Re: Compress prune/freeze records with Delta Frame of Reference algorithm

From: Heikki Linnakangas <hlinnaka(at)iki(dot)fi>
To: Evgeny Voropaev <evgeny(dot)voropaev(at)tantorlabs(dot)com>, Andres Freund <andres(at)anarazel(dot)de>, PostgreSQL Hackers <pgsql-hackers(at)postgresql(dot)org>, Andrey Borodin <x4mmm(at)yandex-team(dot)ru>
Subject: Re: Compress prune/freeze records with Delta Frame of Reference algorithm
Date: 2026-04-21 07:20:46
Message-ID: b301de3c-0945-4401-995a-18d5939d0290@iki.fi
Views: Whole Thread | Raw Message | Download mbox | Resend email
Thread:
Lists: pgsql-hackers

On 21/04/2026 08:41, Evgeny Voropaev wrote:
> Hello hackers,
>
>> Can this DFoR code replace integerset.c easily? Can we use it for
>> the vacuum dead TID list? For GIN posting lists? Where else?
>
> Heikki, thank you for your attention and proposals. I'm learning areas
> you proposed to be developed. This took time, since I am not adept at
> them. Last week I also have been developing the DFoR patch to support
> unsorted sequences. That's why there was the delay in answering.
>
> About GIN.
> Since GIN exploits TIDs sequences and saves it on the disk, it can be
> the most appropriate candidate to be developed with DFoR.

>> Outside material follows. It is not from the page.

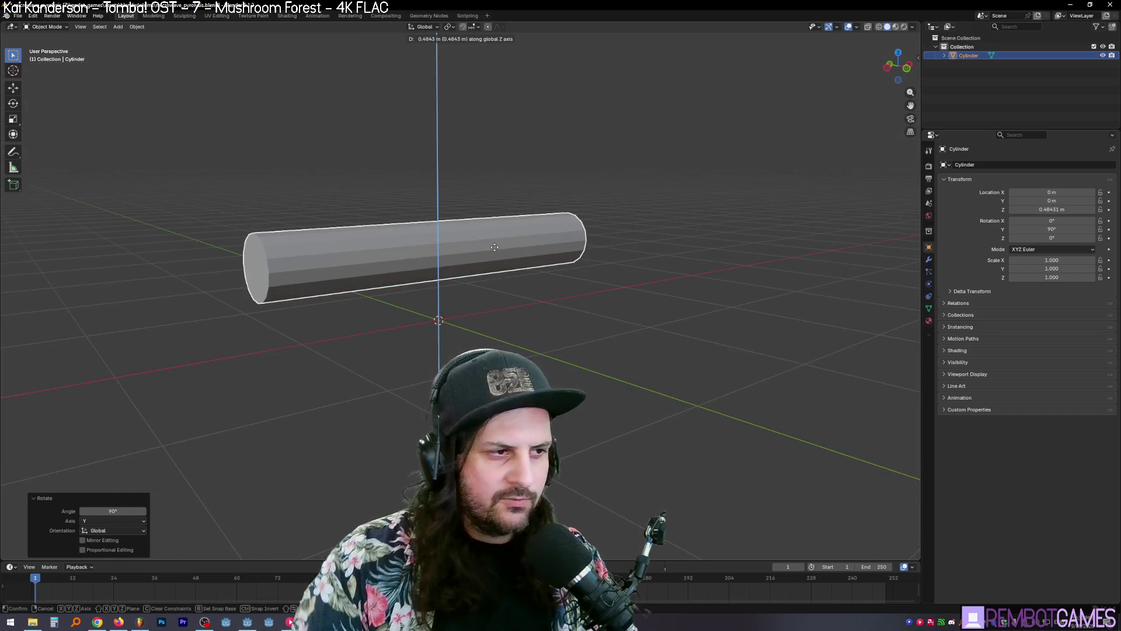
key("2")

+1. And maybe the tid lists in to B-tree tuples too while we're at it.

For GIN posting lists, one important property of the current compression
scheme is that removing TIDs never makes the list larger than the
original. That's important for VACUUM, see
https://github.com/postgres/postgres/blob/d3bba041543593eb5341683107d899734dc8e73e/src/backend/access/gin/ginpostinglist.c#L55

> About the dead TID list.
> If I'm not mistaken, the dead TID list exists only in RAM and never on
> the disk or in the network. So, what is the advantage supposed to be
> achieved due to using compression in the dead TID list?

Reduces memory usage. And if it's faster to lookup than the current data
structure, that too. I don't know if that works out.

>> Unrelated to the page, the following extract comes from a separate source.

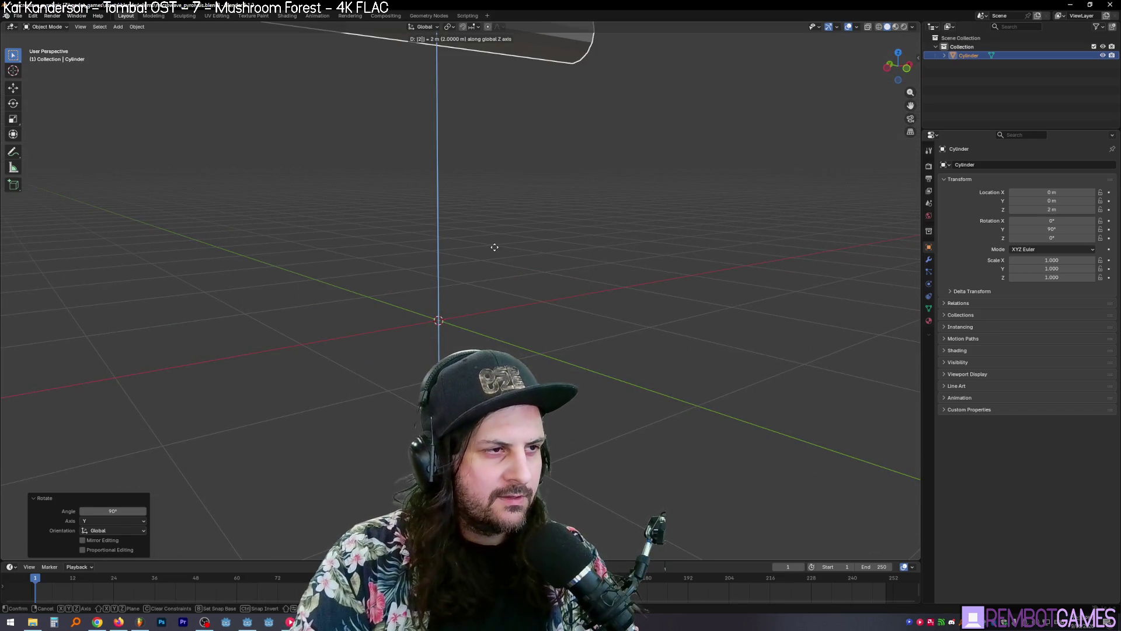
key("BackSpace")
type("1.5")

> About the GiST vacuuming and the use of integerset in it.
> The integerset implements a tree in addition to compression.
> DFoR now performs only compression. Moreover the size of a pack is
> flexible (varying), which must become an issue for its usage in the
> tree. It needs more thorough further elaboration to be developed.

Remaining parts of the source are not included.